In den Koalitionsparteien war man allerdings von der Kompetenz der eigenen Minister nicht mehr recht überzeugt. Der Vorsitzende des Finanzausschusses, Dionys Jobst (CSU), erklärte mehrfach, eine Mineralölsteuererhöhung sei für die Bahnreform unumgänglich — auch wenn er damit anderer Auffassung ist als sein Parteichef, Finanzminister Theo Waigel. Zehn Pfennige mehr jetzt und noch einmal zehn Pfennige 1994 im Rahmen der EG-Angleichung seien auch sozial vertretbar. Der CDU-Umweltpolitiker Klinkert begrüßte Überlegungen zur Erhöhung der Mineralölsteuer für eine ökologischere Verkehrspolitik.

Hintergrund der ganzen Debatte ist ein Koalitionspapier, auf das sich CDU/CSU und FDP Ende Juni in Bonn geeinigt hatten. Darin heißt es, die Reform der Bundesbahn könne „nicht allein aus dem Bundeshaushalt“ bestritten werden. Im Finanzministerium wird die Formel inzwischen umgedeutet. Dort heißt es, die Bahnreform könne „nicht bestritten werden aus den normalen Haushaltsmitteln“ — will heißen, Theo Waigel plant dafür keine müde Mark ein. Vielmehr solle Krause auf der EG- Ebene die Schwerlastabgabe zur Finanzierung durchsetzen. „Erst wenn das nicht funktioniert, wird man sich erneut Gedanken machen müssen“, so die Sprecherin Waigels.

Vorschläge für das genaue Konzept der Straßenbenutzungsgebühr lagen gestern im Finanzministerium noch nicht vor. Der Sprecher des Verkehrsministers, Hans-Jürgen Scholz, sagte aber, in seinem Haus favorisiere man nicht mehr die Vignette, für die jährlich eine Gebühr entrichtet wird.

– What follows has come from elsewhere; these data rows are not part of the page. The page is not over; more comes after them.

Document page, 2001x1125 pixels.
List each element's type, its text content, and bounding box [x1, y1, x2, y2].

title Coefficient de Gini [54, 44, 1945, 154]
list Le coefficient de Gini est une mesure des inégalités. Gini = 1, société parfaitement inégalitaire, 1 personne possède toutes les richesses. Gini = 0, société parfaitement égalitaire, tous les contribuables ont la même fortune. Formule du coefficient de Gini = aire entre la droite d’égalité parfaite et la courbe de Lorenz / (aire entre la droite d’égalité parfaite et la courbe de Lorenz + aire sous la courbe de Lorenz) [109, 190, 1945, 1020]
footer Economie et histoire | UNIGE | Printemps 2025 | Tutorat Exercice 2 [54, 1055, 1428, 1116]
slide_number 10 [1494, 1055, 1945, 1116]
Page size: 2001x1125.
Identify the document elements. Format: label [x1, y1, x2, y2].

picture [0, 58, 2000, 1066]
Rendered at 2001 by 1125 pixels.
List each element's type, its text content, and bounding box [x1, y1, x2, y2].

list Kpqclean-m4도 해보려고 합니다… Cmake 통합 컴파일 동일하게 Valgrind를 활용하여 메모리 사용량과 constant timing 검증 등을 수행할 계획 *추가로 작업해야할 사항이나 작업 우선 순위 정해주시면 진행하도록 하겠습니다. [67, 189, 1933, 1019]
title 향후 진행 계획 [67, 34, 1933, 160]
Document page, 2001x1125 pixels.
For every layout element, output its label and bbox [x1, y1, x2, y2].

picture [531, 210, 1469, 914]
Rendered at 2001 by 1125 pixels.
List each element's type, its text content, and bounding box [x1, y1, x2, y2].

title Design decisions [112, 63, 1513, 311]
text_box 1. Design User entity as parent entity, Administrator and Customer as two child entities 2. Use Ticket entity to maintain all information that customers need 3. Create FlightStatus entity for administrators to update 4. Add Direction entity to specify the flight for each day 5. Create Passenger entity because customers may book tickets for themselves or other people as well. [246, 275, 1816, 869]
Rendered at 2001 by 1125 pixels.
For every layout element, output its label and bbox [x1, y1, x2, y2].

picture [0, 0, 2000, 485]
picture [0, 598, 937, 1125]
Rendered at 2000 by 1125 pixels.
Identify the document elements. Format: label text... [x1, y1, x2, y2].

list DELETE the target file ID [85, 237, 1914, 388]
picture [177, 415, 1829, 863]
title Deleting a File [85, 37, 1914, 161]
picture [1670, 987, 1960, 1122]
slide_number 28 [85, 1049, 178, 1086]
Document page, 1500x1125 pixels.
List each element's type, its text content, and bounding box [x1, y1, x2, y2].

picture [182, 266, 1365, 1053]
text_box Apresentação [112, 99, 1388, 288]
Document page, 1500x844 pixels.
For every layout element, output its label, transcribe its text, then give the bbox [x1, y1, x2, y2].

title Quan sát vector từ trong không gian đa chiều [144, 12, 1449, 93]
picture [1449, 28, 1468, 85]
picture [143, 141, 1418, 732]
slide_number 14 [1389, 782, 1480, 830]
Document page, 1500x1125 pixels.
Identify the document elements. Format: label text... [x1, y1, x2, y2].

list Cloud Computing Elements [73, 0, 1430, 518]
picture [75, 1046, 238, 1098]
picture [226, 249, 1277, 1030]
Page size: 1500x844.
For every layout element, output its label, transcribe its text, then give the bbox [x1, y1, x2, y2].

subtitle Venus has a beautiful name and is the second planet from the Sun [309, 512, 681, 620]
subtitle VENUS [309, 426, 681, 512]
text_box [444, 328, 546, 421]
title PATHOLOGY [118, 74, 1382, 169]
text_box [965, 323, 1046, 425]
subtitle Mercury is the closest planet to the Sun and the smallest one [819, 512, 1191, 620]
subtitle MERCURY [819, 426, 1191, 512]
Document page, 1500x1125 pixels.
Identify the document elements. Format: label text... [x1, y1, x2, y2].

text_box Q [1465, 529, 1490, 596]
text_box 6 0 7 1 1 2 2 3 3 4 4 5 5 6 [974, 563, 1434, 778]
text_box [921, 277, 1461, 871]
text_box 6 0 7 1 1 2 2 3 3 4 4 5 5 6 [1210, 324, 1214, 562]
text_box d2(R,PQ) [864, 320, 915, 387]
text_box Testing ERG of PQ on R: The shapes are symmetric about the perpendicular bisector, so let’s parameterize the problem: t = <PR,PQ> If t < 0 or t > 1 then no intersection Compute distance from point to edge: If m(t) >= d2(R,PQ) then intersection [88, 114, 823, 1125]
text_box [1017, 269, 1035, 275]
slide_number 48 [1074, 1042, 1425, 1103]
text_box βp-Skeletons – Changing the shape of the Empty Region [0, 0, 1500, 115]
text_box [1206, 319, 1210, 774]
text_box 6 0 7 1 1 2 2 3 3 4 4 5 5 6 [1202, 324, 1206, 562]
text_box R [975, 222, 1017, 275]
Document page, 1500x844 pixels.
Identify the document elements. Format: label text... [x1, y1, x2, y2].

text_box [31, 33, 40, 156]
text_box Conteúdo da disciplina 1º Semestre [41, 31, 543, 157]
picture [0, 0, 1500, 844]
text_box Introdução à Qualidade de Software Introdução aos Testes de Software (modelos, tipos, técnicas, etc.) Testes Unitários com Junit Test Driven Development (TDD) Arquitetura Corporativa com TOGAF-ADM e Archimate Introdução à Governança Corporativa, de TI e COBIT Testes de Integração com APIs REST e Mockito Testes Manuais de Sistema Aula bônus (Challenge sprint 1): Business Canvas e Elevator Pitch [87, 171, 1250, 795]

Vielmehr sollen die Zeiträume, für die mit der Gebühr bezahlt wird, „deutlich unter einem Jahr liegen“. Diese Monatsmarke sei sinnvoller, weil sie erlaube, wenigstens ein Stück zwischen Vielfahrern und Wenigfahrern zu unterscheiden, und die Wenigfahrer auch weniger zu belasten. Die Marken würden zwar einen gewissen Verwaltungsaufwand erfordern, räumte Scholz ein, aber ohne Straßenbenutzungsgebühr könnten die ausländischen Laster bei der Durchreise durch die Bundesrepublik nicht richtig zur Kasse gebeten werden. „Die LKWs mit dem 800-Liter-Tank fahren bei einer höheren Mineralölsteuer einfach durch die Bundesrepublik durch“, so Scholz.

Die SPD reagierte hämisch auf die Finanzdebatten in der Union. Der finanzpolitische Sprecher der SPD- Fraktion, Joachim Poß, ätzte, „die Union gleicht derzeit steuerpolitisch einem Hühnerhaufen, in dem jeder vor sich hin gackert“. So harsch wollte es ein Sprecher der CDU/ CSU-Fraktion Bajohr nicht sagen. Aber auch er räumte gestern ein, daß es Interpretationsspielräume gebe.